**What is required:** Give back every line of the data exactly. Pictures are not part of the copy.

Segment Open

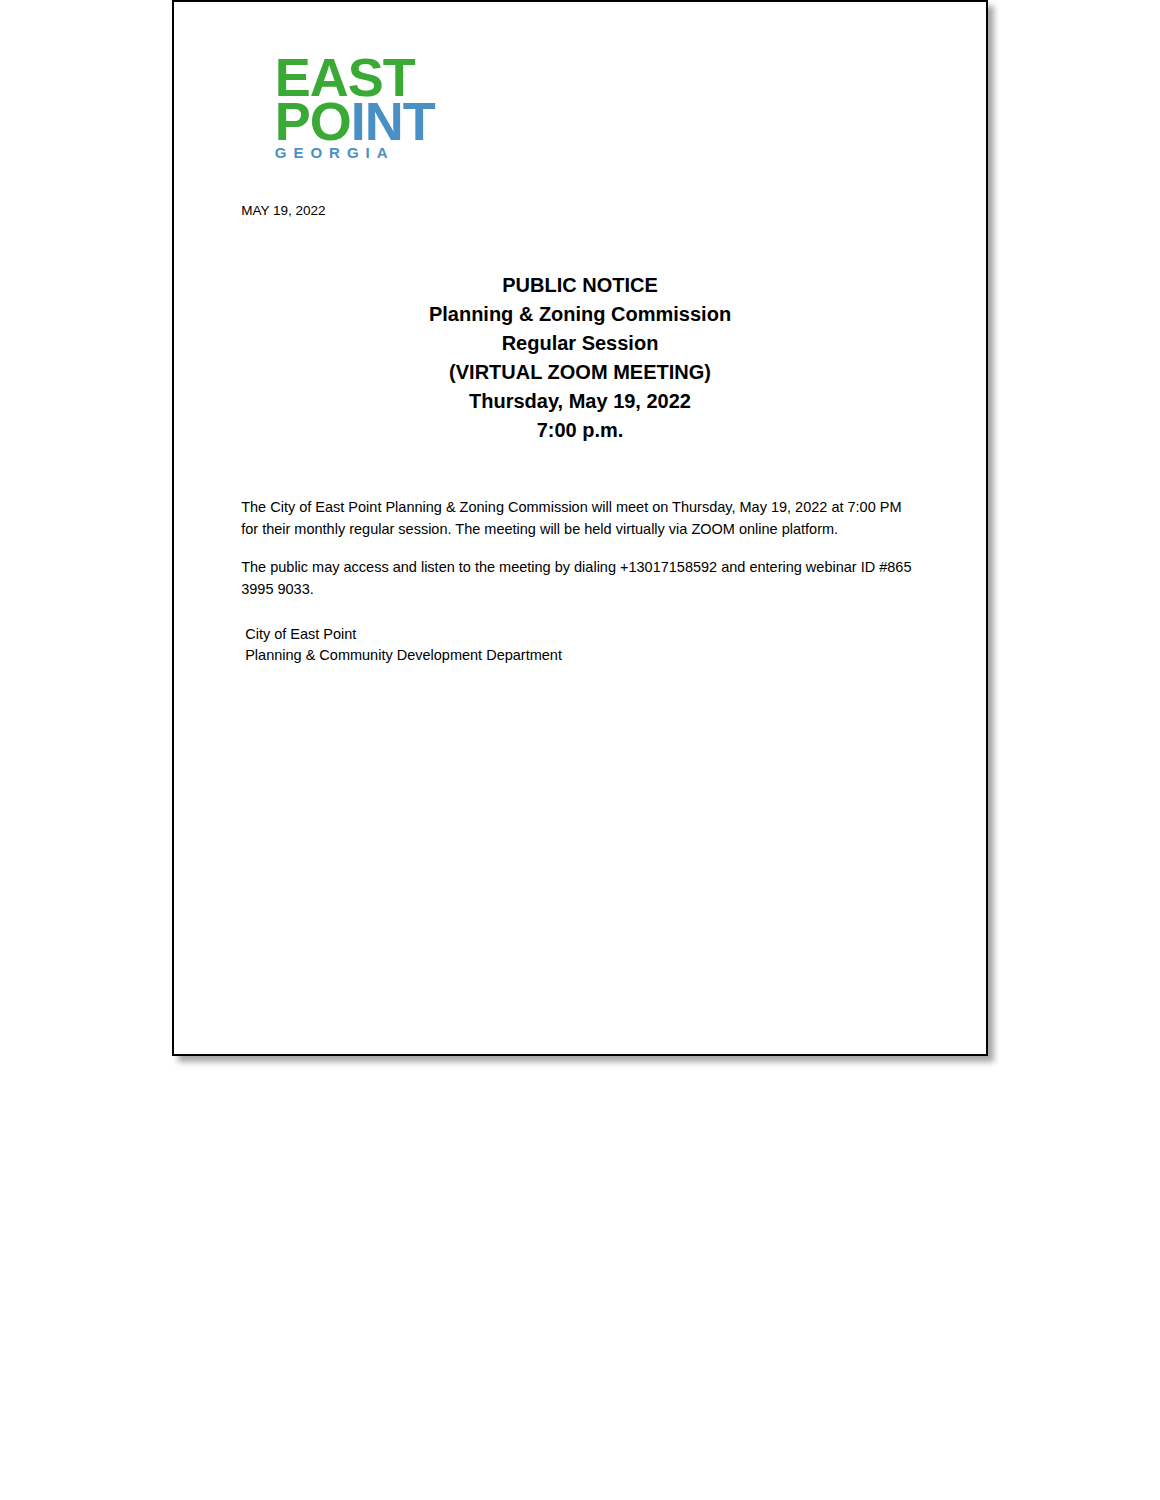EAST
PO INT
GEORGIA
MAY 19, 2022
PUBLIC NOTICE
Planning & Zoning Commission
Regular Session
(VIRTUAL ZOOM MEETING)
Thursday, May 19, 2022
7:00 p.m.
The City of East Point Planning & Zoning Commission will meet on Thursday, May 19, 2022 at 7:00 PM for their monthly regular session. The meeting will be held virtually via ZOOM online platform.
The public may access and listen to the meeting by dialing +13017158592 and entering webinar ID #865 3995 9033.
City of East Point
Planning & Community Development Department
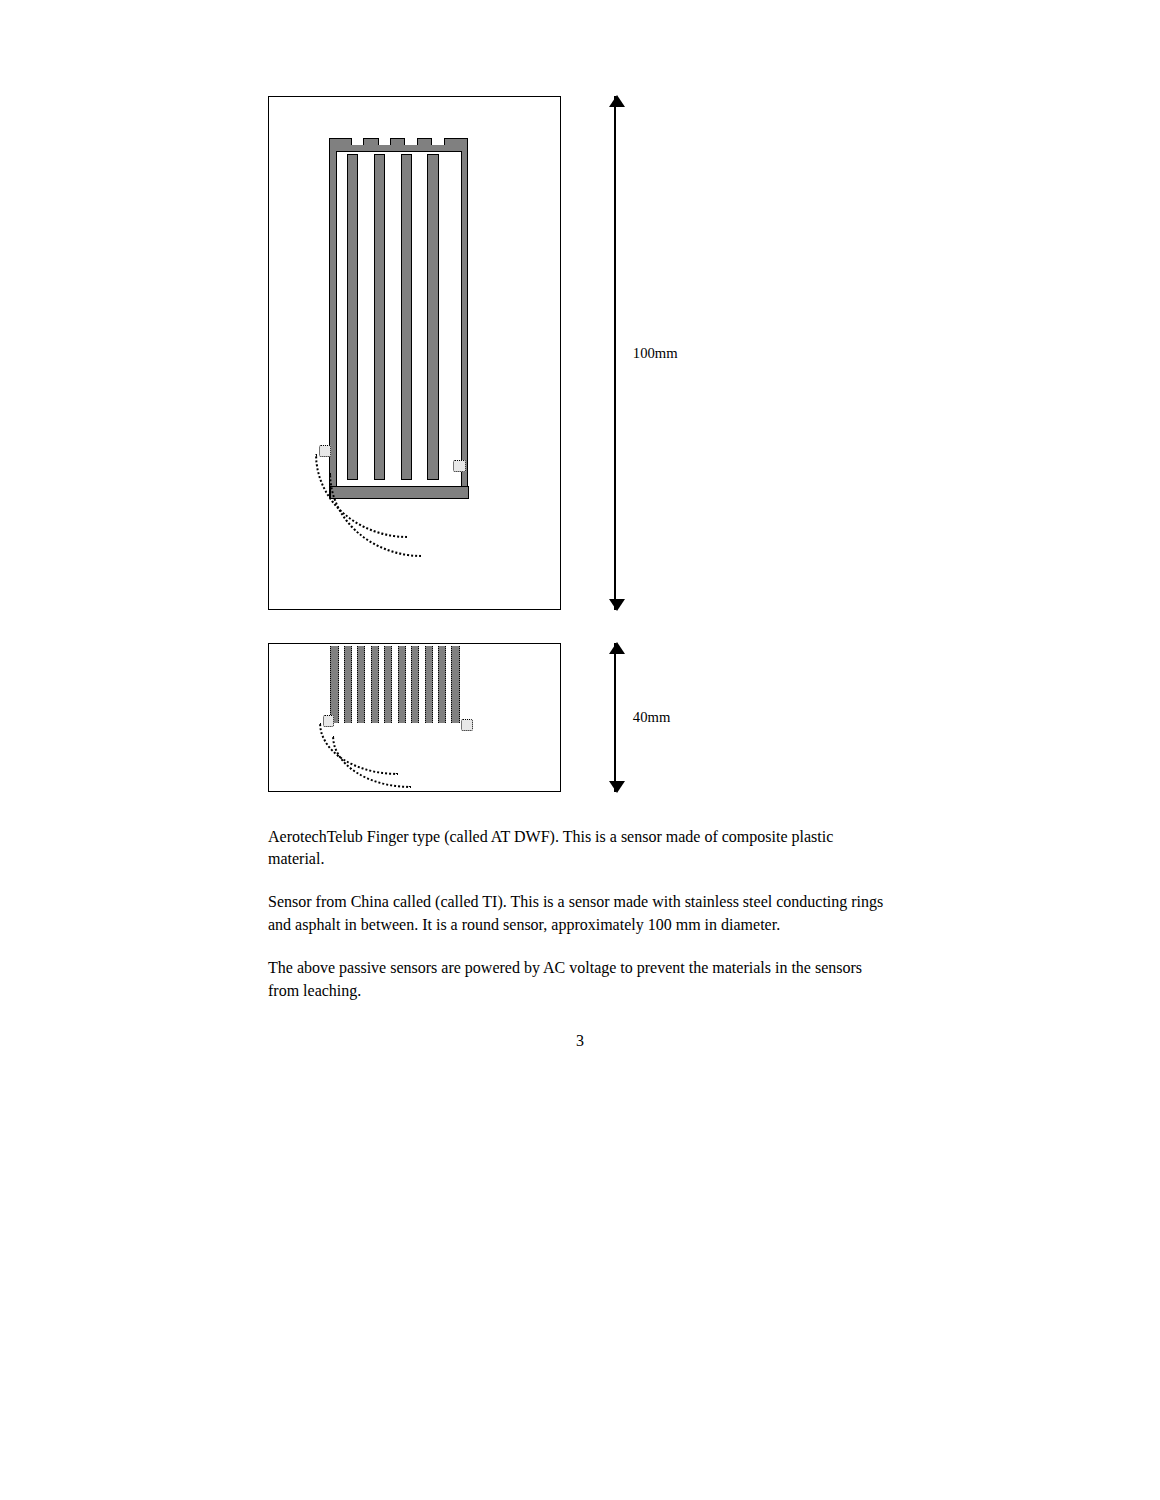100mm
40mm
AerotechTelub Finger type (called AT DWF). This is a sensor made of composite plastic material.
Sensor from China called (called TI). This is a sensor made with stainless steel conducting rings and asphalt in between. It is a round sensor, approximately 100 mm in diameter.
The above passive sensors are powered by AC voltage to prevent the materials in the sensors from leaching.
3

Segment Closed

**Your response:**
EAST
PO INT
GEORGIA
MAY 19, 2022
PUBLIC NOTICE
Planning & Zoning Commission
Regular Session
(VIRTUAL ZOOM MEETING)
Thursday, May 19, 2022
7:00 p.m.
The City of East Point Planning & Zoning Commission will meet on Thursday, May 19, 2022 at 7:00 PM for their monthly regular session. The meeting will be held virtually via ZOOM online platform.
The public may access and listen to the meeting by dialing +13017158592 and entering webinar ID #865 3995 9033.
City of East Point
Planning & Community Development Department
100mm
40mm
AerotechTelub Finger type (called AT DWF). This is a sensor made of composite plastic material.
Sensor from China called (called TI). This is a sensor made with stainless steel conducting rings and asphalt in between. It is a round sensor, approximately 100 mm in diameter.
The above passive sensors are powered by AC voltage to prevent the materials in the sensors from leaching.
3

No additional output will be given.